Abstract Mycobacterium tuberculosis (Mtb) causes pulmonary tuberculosis (TB) in humans. In 2015 alone,10.4 million new cases were reported, leading to approximately 1.4 million deaths. There are no effective vaccines for TB and only sub-optimal chemotherapeutics exist. Mtb, after a period of intracellular replication and inhibition of host cell apoptosis, leaves the phagosome and triggers cell lysis in order to exit the host cell. There is a gap in our understanding of how Mtb exploits host cell signaling in order to mediate these events. We have discovered a novel transcriptional repressor, Rv3167c, that is important for suppression of phagosomal escape, host cell necrosis and of macroautophagy (autophagy) induction. This activity is mediated via suppression of gene transcription of genes encoding for synthesis and transport of the outer cell membrane lipid phthiocerol dimycocerosates (PDIM). In the current application we propose to utilize a unique set of Mtb mutants discovered in our lab to elucidate the molecular mechanisms of Mtb-mediated host cell necrosis induction. In AIM1 we will characterize the host cell necrosis and autophagy signaling pathways engaged after phagosomal exit of Mtb. AIM1.1. will test how Mtb mediates the regulation of the host kinase AKT. The Aims 1.2 and 1.3 will explore cell signaling events downstream of AKT leading to necrosis or autophagy induction, respectively. These approaches will be used to identify central signaling hubs within the signaling network that will be most interesting for host directed therapeutic approaches. In AIM2 we will characterize the relevance of host cell escape pathway for virulence of Mtb and its potential as a target for therapeutic approaches. In Aim 2.1, knock-out or knock-in mice will be used to corroborate the ex vivo findings of the importance of select host cell signaling proteins during in vivo infection. In Aim 2.2 our discovery of host cell necrosis signaling components will be exploited to test their relevance for Mtb virulence during aerosol infection of mice and thus determine their potential as novel candidates for host-targeted therapeutics using the mouse model of tuberculosis. We believe that our findings will have great translational potential since inhibition of Mtb-mediated necrosis should reduce virulence of the bacteria and decrease host lung pathology.
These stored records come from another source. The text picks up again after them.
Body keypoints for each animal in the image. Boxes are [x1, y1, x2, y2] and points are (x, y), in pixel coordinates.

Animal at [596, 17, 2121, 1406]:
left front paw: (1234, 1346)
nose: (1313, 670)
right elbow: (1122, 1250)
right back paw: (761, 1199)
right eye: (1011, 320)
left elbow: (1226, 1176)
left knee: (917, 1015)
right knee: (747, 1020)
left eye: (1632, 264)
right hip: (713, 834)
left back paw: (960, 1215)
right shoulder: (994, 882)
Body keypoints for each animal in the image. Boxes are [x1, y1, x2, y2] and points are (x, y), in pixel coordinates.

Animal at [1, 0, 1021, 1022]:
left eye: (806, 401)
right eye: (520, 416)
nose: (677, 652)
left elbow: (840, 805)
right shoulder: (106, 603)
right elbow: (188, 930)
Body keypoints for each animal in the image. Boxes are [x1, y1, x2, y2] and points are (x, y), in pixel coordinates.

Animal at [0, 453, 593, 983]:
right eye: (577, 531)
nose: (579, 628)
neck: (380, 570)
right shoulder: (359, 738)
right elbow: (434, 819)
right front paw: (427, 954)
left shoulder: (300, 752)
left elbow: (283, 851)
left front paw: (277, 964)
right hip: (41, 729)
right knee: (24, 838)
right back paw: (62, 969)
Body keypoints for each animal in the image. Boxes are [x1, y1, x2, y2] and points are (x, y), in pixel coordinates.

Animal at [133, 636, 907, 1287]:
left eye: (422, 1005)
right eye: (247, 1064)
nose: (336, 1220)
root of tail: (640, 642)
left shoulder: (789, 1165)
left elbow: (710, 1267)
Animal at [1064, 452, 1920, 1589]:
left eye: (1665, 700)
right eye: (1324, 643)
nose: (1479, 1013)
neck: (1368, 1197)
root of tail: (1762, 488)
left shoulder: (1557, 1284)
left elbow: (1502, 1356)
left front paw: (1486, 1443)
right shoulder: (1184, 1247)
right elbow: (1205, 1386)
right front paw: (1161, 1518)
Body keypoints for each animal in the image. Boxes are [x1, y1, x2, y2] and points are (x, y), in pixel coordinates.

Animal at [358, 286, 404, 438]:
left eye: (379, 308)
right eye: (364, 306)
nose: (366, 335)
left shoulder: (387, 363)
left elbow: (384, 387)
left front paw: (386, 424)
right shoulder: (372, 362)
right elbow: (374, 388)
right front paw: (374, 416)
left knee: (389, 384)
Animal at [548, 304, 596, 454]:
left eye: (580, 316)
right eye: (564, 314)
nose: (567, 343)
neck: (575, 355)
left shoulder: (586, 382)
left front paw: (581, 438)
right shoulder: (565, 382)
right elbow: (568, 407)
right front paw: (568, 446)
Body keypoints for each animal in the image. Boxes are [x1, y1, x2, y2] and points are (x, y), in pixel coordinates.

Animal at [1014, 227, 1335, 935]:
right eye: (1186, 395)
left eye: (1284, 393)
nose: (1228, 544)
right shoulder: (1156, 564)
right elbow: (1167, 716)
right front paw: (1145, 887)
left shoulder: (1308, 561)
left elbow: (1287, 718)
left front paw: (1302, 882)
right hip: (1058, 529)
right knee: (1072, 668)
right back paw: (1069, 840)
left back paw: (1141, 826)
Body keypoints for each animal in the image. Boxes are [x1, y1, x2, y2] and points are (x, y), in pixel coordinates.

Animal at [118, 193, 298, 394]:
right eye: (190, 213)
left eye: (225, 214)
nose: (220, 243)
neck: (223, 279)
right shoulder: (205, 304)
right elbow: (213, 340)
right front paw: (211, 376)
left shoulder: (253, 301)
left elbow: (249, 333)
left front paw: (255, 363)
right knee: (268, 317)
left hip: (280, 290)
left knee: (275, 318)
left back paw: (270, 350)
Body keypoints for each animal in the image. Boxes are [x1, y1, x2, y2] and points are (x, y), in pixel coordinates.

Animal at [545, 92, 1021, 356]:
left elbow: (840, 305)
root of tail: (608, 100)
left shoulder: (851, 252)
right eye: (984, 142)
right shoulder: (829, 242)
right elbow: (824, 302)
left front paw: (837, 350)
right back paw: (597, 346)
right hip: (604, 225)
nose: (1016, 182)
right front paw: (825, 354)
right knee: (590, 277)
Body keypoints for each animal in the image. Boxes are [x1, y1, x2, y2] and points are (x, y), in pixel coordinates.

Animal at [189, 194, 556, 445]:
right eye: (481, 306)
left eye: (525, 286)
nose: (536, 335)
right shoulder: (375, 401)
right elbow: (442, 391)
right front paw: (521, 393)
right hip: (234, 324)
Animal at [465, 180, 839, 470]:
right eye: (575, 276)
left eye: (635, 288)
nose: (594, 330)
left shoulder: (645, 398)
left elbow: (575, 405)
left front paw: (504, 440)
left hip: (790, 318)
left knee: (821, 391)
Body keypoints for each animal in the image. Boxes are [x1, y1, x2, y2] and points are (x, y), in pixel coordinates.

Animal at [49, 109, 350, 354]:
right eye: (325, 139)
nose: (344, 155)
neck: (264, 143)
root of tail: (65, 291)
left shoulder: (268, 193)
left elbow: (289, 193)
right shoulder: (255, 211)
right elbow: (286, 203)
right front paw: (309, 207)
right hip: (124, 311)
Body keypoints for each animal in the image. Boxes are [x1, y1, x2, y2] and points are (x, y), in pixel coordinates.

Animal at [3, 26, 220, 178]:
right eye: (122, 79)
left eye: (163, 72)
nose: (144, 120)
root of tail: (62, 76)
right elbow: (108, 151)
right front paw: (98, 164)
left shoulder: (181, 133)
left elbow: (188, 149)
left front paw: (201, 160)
摘要 结核分枝杆菌（Mtb）在人类中引起肺结核（TB）。仅2015年， 报告了新的病例，导致约140万人死亡。没有有效的结核病疫苗 并且仅存在次优的化疗剂。结核分枝杆菌，经过一段时间的细胞内复制和抑制宿主 细胞凋亡，离开吞噬体并触发细胞裂解以离开宿主细胞。在我们的世界里， 了解Mtb如何利用宿主细胞信号传导来介导这些事件。我们已经发现了一种 一种新的转录抑制因子Rv3167c对抑制宿主细胞吞噬体逃逸具有重要作用 坏死和大自噬（自噬）诱导。这种活性是通过抑制基因 编码合成和转运外细胞膜脂质酞菁的基因的转录 二枝蜡藻（PDIM）。在本申请中，我们提出利用一组独特的Mtb突变体， 在我们的实验室，以阐明结核分枝杆菌介导的宿主细胞坏死诱导的分子机制。 在AIM1中，我们将描述吞噬体后宿主细胞坏死和自噬信号通路的特征。 Mtb出口目标1.1.将测试Mtb如何介导宿主激酶AKT的调节。目标1.2和1.3将 探索分别导致坏死或自噬诱导的AKT下游的细胞信号传导事件。这些 将使用各种方法来确定信令网络中最感兴趣的中央信令集线器 针对宿主的治疗方法。在AIM 2中，我们将描述宿主细胞逃逸途径的相关性。 Mtb的毒力及其作为治疗方法靶点的潜力。在Aim 2.1中，敲除或敲入 小鼠将被用于证实选择的宿主细胞信号传导蛋白的重要性的离体发现， 体内感染。在目标2.2中，我们发现的宿主细胞坏死信号传导组分将被用来测试它们的功能。 在小鼠气溶胶感染期间Mtb毒力的相关性，从而确定它们作为新的 使用结核病小鼠模型的宿主靶向治疗的候选者。 我们相信，我们的研究结果将有很大的翻译潜力，因为抑制结核分枝杆菌介导的坏死， 应降低细菌的毒力并减少宿主肺部病变。